(Input):
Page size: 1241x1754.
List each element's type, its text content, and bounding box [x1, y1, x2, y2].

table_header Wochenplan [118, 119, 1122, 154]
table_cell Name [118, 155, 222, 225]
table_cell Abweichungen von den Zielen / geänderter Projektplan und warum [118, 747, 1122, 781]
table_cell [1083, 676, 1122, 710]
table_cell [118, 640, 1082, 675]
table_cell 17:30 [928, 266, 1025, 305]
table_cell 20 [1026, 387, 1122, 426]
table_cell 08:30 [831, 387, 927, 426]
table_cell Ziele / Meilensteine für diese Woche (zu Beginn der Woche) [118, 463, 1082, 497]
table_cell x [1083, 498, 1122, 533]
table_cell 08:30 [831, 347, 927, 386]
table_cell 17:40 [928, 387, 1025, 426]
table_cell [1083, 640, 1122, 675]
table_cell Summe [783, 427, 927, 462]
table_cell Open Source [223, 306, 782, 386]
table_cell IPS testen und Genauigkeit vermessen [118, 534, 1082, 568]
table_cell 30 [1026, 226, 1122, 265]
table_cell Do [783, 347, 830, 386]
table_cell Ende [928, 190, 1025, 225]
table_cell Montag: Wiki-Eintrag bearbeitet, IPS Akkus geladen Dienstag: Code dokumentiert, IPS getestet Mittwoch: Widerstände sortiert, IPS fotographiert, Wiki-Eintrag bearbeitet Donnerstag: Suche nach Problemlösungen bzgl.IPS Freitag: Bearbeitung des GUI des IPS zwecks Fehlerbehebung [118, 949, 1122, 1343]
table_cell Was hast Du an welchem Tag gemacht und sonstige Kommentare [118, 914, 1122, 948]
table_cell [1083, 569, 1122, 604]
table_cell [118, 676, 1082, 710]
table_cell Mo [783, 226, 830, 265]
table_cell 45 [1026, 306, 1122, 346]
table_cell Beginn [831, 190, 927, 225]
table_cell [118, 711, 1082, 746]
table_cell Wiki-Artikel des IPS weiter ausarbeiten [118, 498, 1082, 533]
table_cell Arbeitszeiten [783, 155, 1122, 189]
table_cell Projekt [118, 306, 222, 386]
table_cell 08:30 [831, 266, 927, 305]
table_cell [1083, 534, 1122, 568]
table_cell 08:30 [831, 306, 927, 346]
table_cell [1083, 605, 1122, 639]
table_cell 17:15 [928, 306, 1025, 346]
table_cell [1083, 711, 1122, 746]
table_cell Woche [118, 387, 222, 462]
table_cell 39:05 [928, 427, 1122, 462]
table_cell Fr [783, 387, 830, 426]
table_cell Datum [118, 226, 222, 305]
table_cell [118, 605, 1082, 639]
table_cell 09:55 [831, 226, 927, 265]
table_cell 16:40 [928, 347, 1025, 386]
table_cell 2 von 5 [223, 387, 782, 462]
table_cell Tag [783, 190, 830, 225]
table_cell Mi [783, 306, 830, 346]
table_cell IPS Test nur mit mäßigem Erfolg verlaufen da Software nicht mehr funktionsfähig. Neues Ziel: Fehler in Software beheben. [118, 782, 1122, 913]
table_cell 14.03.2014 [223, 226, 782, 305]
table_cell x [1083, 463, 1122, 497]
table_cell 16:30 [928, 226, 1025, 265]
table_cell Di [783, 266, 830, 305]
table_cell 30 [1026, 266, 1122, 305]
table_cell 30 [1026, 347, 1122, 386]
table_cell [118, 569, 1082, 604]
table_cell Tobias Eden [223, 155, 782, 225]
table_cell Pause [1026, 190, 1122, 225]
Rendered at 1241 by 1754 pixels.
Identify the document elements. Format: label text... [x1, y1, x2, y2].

(Your objective):
Put every line of the entry above into a JSON array of strings, one string per line, leaving out blank lines.

(Expected answer):
[
  "Page size: 1241x1754.",
  "List each element's type, its text content, and bounding box [x1, y1, x2, y2].",
  "table_header Wochenplan [118, 119, 1122, 154]",
  "table_cell Name [118, 155, 222, 225]",
  "table_cell Abweichungen von den Zielen / geänderter Projektplan und warum [118, 747, 1122, 781]",
  "table_cell [1083, 676, 1122, 710]",
  "table_cell [118, 640, 1082, 675]",
  "table_cell 17:30 [928, 266, 1025, 305]",
  "table_cell 20 [1026, 387, 1122, 426]",
  "table_cell 08:30 [831, 387, 927, 426]",
  "table_cell Ziele / Meilensteine für diese Woche (zu Beginn der Woche) [118, 463, 1082, 497]",
  "table_cell x [1083, 498, 1122, 533]",
  "table_cell 08:30 [831, 347, 927, 386]",
  "table_cell 17:40 [928, 387, 1025, 426]",
  "table_cell [1083, 640, 1122, 675]",
  "table_cell Summe [783, 427, 927, 462]",
  "table_cell Open Source [223, 306, 782, 386]",
  "table_cell IPS testen und Genauigkeit vermessen [118, 534, 1082, 568]",
  "table_cell 30 [1026, 226, 1122, 265]",
  "table_cell Do [783, 347, 830, 386]",
  "table_cell Ende [928, 190, 1025, 225]",
  "table_cell Montag: Wiki-Eintrag bearbeitet, IPS Akkus geladen Dienstag: Code dokumentiert, IPS getestet Mittwoch: Widerstände sortiert, IPS fotographiert, Wiki-Eintrag bearbeitet Donnerstag: Suche nach Problemlösungen bzgl.IPS Freitag: Bearbeitung des GUI des IPS zwecks Fehlerbehebung [118, 949, 1122, 1343]",
  "table_cell Was hast Du an welchem Tag gemacht und sonstige Kommentare [118, 914, 1122, 948]",
  "table_cell [1083, 569, 1122, 604]",
  "table_cell [118, 676, 1082, 710]",
  "table_cell Mo [783, 226, 830, 265]",
  "table_cell 45 [1026, 306, 1122, 346]",
  "table_cell Beginn [831, 190, 927, 225]",
  "table_cell [118, 711, 1082, 746]",
  "table_cell Wiki-Artikel des IPS weiter ausarbeiten [118, 498, 1082, 533]",
  "table_cell Arbeitszeiten [783, 155, 1122, 189]",
  "table_cell Projekt [118, 306, 222, 386]",
  "table_cell 08:30 [831, 266, 927, 305]",
  "table_cell [1083, 534, 1122, 568]",
  "table_cell 08:30 [831, 306, 927, 346]",
  "table_cell [1083, 605, 1122, 639]",
  "table_cell 17:15 [928, 306, 1025, 346]",
  "table_cell [1083, 711, 1122, 746]",
  "table_cell Woche [118, 387, 222, 462]",
  "table_cell 39:05 [928, 427, 1122, 462]",
  "table_cell Fr [783, 387, 830, 426]",
  "table_cell Datum [118, 226, 222, 305]",
  "table_cell [118, 605, 1082, 639]",
  "table_cell 09:55 [831, 226, 927, 265]",
  "table_cell 16:40 [928, 347, 1025, 386]",
  "table_cell 2 von 5 [223, 387, 782, 462]",
  "table_cell Tag [783, 190, 830, 225]",
  "table_cell Mi [783, 306, 830, 346]",
  "table_cell IPS Test nur mit mäßigem Erfolg verlaufen da Software nicht mehr funktionsfähig. Neues Ziel: Fehler in Software beheben. [118, 782, 1122, 913]",
  "table_cell 14.03.2014 [223, 226, 782, 305]",
  "table_cell x [1083, 463, 1122, 497]",
  "table_cell 16:30 [928, 226, 1025, 265]",
  "table_cell Di [783, 266, 830, 305]",
  "table_cell 30 [1026, 266, 1122, 305]",
  "table_cell 30 [1026, 347, 1122, 386]",
  "table_cell [118, 569, 1082, 604]",
  "table_cell Tobias Eden [223, 155, 782, 225]",
  "table_cell Pause [1026, 190, 1122, 225]",
  "Rendered at 1241 by 1754 pixels.",
  "Identify the document elements. Format: label text... [x1, y1, x2, y2]."
]